Creating a Pivot Table
To create a pivot table, specify the index, columns, and values parameters. The default aggregation is the mean, but you can specify other functions using the aggfunc parameter. Here’s an example:
import pandas as pd
# Create a sample DataFrame
data = {
"City": ["Chennai", "Chennai", "Madurai", "Madurai", "Trichy"],
"Month": ["Jan", "Feb", "Jan", "Feb", "Jan"],
"Sales": [200, 250, 150, 180, 90]
}
df = pd.DataFrame(data)
# Create a pivot table
pivot = pd.pivot_table(df, index="City", columns="Month", values="Sales", aggfunc="sum")
print(pivot)
Output
| Month | Jan | Feb |
|---|---|---|
| Chennai | 200 | 250 |
| Madurai | 150 | 180 |
| Trichy | 90 | NaN |
Explanation: The pivot_table() method groups data by the City column and aggregates sales for each Month. Missing values are displayed as NaN.
Customizing Aggregation
You can use different aggregation functions like sum, mean, or count to customize the pivot table. Here’s an example:
# Use multiple aggregation functions
pivot = pd.pivot_table(df, index="City", columns="Month", values="Sales", aggfunc=["sum", "mean"])
print(pivot)
Output
| aggfunc | sum | mean | ||
|---|---|---|---|---|
| Month | Jan | Feb | Jan | Feb |
| Chennai | 200 | 250 | 200.0 | 250.0 |
| Madurai | 150 | 180 | 150.0 | 180.0 |
| Trichy | 90 | NaN | 90.0 | NaN |
Explanation: By using the aggfunc parameter, you can apply multiple aggregation functions to the pivot table. In this example, both sum and mean are calculated for sales grouped by city and month.
Filling Missing Values
Missing values in pivot tables can be replaced using the fill_value parameter.
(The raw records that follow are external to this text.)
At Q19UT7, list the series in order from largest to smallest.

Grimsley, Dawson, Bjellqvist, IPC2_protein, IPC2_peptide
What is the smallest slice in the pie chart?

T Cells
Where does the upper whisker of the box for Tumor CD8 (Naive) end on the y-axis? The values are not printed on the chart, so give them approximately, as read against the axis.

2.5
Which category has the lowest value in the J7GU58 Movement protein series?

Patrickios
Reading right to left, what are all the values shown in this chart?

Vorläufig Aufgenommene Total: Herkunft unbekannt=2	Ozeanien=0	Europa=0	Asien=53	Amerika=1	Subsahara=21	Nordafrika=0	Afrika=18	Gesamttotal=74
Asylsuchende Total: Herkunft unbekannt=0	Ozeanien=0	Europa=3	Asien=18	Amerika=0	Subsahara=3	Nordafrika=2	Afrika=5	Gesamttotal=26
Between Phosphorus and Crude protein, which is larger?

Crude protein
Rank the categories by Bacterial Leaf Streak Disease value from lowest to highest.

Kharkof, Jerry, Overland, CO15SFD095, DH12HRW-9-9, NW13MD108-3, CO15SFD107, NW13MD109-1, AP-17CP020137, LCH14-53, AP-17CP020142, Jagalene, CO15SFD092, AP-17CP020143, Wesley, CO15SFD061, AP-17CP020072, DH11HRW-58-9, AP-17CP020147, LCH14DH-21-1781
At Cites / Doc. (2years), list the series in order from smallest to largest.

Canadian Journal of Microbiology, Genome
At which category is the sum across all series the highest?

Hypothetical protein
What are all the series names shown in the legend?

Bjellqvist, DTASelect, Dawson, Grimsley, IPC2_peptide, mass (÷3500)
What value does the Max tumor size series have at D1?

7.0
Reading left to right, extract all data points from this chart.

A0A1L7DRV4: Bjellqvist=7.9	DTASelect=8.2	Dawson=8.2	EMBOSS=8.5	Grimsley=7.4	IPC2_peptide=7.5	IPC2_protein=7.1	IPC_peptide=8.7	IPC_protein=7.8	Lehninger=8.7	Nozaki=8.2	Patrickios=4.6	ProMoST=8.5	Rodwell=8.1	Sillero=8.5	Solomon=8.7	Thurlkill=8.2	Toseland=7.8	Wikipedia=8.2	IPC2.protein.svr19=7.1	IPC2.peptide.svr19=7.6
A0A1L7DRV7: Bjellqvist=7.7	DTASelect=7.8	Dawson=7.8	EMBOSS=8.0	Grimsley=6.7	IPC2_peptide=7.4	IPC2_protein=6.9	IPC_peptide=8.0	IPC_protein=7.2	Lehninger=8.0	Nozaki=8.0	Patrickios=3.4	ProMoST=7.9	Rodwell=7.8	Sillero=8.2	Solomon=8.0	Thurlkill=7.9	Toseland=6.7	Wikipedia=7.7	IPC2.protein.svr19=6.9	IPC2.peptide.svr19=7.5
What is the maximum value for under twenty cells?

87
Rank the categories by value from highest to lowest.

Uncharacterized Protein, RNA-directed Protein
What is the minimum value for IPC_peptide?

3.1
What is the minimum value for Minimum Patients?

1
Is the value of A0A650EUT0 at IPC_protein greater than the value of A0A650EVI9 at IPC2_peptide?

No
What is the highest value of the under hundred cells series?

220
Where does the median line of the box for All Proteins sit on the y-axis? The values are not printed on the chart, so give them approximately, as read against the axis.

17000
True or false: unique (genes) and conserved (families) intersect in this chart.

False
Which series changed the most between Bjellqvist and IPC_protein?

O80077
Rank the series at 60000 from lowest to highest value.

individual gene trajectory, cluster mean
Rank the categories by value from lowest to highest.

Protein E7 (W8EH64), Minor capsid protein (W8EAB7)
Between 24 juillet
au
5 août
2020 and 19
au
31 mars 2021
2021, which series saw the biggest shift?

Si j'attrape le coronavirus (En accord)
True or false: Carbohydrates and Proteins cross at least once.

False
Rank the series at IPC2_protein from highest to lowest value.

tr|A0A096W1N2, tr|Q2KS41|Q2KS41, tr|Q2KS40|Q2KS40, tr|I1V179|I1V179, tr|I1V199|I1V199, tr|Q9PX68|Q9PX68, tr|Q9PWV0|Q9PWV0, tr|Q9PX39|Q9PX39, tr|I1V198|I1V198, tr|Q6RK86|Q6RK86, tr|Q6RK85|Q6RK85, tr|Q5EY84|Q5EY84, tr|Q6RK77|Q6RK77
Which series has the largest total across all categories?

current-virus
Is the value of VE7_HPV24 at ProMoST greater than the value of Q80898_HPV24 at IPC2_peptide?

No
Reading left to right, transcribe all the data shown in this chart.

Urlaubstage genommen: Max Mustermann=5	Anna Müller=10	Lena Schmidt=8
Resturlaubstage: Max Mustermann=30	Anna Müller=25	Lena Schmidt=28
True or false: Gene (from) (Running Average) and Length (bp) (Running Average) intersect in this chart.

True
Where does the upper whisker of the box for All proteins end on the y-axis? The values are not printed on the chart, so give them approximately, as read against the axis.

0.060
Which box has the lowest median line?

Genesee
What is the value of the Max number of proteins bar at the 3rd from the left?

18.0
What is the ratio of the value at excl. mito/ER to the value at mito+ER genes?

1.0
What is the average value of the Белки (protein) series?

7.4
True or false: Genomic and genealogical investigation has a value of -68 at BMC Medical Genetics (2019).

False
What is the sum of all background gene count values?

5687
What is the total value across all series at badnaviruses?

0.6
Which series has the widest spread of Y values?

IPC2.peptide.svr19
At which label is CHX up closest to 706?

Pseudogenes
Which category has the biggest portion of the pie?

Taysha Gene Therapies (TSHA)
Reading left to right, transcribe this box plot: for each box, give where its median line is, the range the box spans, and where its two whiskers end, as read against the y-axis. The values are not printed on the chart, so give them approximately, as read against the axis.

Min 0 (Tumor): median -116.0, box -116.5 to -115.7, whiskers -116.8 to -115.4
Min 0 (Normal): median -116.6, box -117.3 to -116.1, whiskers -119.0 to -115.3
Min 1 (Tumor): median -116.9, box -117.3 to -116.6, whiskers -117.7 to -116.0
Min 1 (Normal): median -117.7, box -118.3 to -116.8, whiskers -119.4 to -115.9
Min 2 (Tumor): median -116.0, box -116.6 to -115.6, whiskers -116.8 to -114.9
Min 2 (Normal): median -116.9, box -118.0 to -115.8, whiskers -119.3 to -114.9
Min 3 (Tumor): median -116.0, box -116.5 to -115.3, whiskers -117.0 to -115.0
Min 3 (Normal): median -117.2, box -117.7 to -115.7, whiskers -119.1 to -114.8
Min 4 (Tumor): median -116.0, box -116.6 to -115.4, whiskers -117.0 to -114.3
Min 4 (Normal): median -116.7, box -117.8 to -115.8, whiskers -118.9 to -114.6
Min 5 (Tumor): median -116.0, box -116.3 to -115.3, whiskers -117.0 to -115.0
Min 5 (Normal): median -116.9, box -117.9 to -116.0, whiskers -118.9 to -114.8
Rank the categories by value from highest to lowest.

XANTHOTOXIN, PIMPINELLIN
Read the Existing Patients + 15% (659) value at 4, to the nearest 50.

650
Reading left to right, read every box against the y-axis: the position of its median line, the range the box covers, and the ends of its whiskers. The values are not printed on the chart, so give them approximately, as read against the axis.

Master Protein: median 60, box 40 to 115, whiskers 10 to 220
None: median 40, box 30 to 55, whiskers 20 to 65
Here’s an example:
# Replace missing values with 0
pivot = pd.pivot_table(df, index="City", columns="Month", values="Sales", aggfunc="sum", fill_value=0)
print(pivot)
Output
| Month | Jan | Feb |
|---|---|---|
| Chennai | 200 | 250 |
| Madurai | 150 | 180 |
| Trichy | 90 | 0 |
Explanation: The fill_value parameter replaces missing values in the pivot table with the specified value, such as 0 in this example.
Key Takeaways
- Pivot Tables: Use
pivot_table()to group and summarize data. - Custom Aggregations: Apply custom or multiple aggregation functions using
aggfunc. - Handle Missing Data: Replace missing values with
fill_value. - Insights: Pivot tables simplify data analysis by organizing data into a readable format.